When evaluating different vectorization and classification algorithms, to speed up the training process, limited dataset of 5000 records will be used

In [None]:
n_train = 5000
df_train = df[:n_train]
x_train, y_train = df_train['review'].values, df_train['label'].values

Check train sample for class balance

In [None]:
print('class ratio', np.sum(y_train) / len(y_train))

class ratio [0.503]


The sample is balanced

#Select model

##Compare classifiers

Compare different classifiers by accuracy. The dataset of limited size of 5000 records is used to speed up training process. Text is vectorized with 'bag of words' algorithm with maximum number of features set to 10000.

In [None]:
%%time
max_features = 10000


def compare_models(x, y):
    vectorizer = CountVectorizer(max_features=max_features)
    x = vectorizer.fit_transform(x)
    models = {}
    models['LogisticRegression'] = LogisticRegression(max_iter=1000)
    models['SVC(kernel="rbf")'] = SVC()
    models['SVC(kernel="linear)'] = SVC(kernel='linear')
    models['RandomForestClassifier'] = RandomForestClassifier()
    models['MultinomialNB'] = MultinomialNB()
    for mname, model in models.items():
        score = cross_val_score(model, x, y, cv=3).mean()
        print(mname, round(score, 4))

compare_models(x_train, y_train)

LogisticRegression 0.8394
SVC(kernel="rbf") 0.8198
SVC(kernel="linear) 0.8166
RandomForestClassifier 0.8342
MultinomialNB 0.8302
CPU times: user 1min 9s, sys: 1.25 s, total: 1min 11s
Wall time: 1min 9s


###Conclusion

The best classifier is LogisticRegression, it will be used in the rest of this notebook

In [None]:
model = LogisticRegression(max_iter=1000)

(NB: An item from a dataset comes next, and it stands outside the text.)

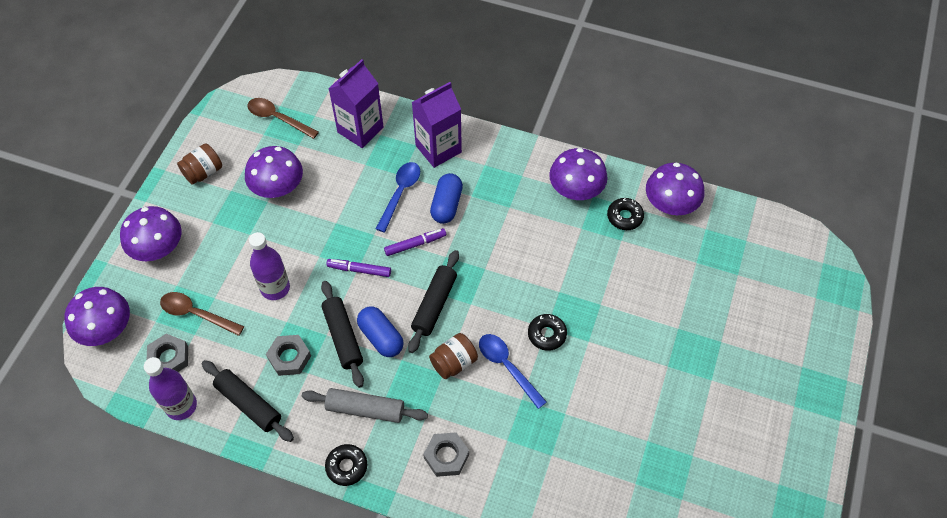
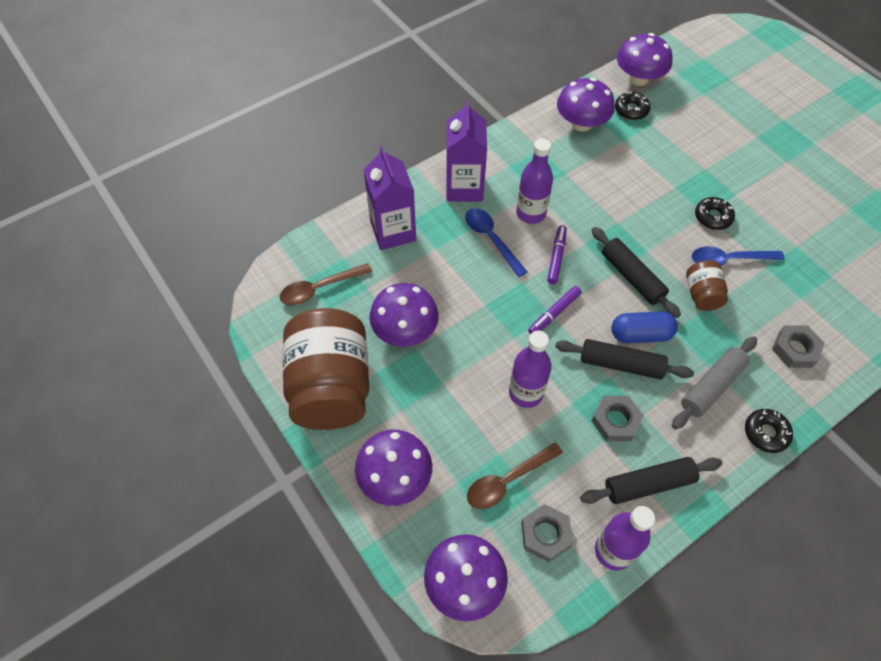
camera: 55 degrees left, 0 degrees up
brown jar [177,143,222,185] -> brown jar [283,308,369,430], size x2.20
blue capsule [430,173,463,224] -> purple bottle [516,139,553,224]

##Compare vectorization approaches

### CountVectorizer and TfidfVectorizer with different ranges of n-gram extraction

In [None]:
def compare_vectorizers(x, y):
    vectorizers = {}
    for vectorizer in (CountVectorizer, TfidfVectorizer):
        for ngram in range(1, 4):
            vname = f'{vectorizer.__name__}(ngram_range=(1, {ngram}))'
            vectorizers[vname] = vectorizer(max_features=max_features, 
                                            ngram_range=(1, ngram))

    for vname, vectorizer in vectorizers.items():
        x_train_vectorized = vectorizer.fit_transform(x)
        score = round(cross_val_score(model, x_train_vectorized, y).mean(), 4)
        print(vname, score)

compare_vectorizers(x_train, y_train)

CountVectorizer(ngram_range=(1, 1)) 0.8412
CountVectorizer(ngram_range=(1, 2)) 0.8434
CountVectorizer(ngram_range=(1, 3)) 0.8418
TfidfVectorizer(ngram_range=(1, 1)) 0.8618
TfidfVectorizer(ngram_range=(1, 2)) 0.8596
TfidfVectorizer(ngram_range=(1, 3)) 0.8598


### Gensim implementation of n-gram extraction

Using gensim, extract bigrams and trigrams and feed obtained text to vectorizers - CountVectorizer and TfidfVectorizer

In [None]:
def extract_trigrams(x):
    x = [o.split() for o in x]

    params = dict(min_count=1, threshold=1, 
                  connector_words=ENGLISH_CONNECTOR_WORDS)
    
    bigram_model = Phrases(x, **params)
    bigrams = bigram_model[x]

    trigram_model = Phrases(bigrams, **params)
    trigrams = trigram_model[bigrams]
    return [' '.join(t) for t in trigrams]    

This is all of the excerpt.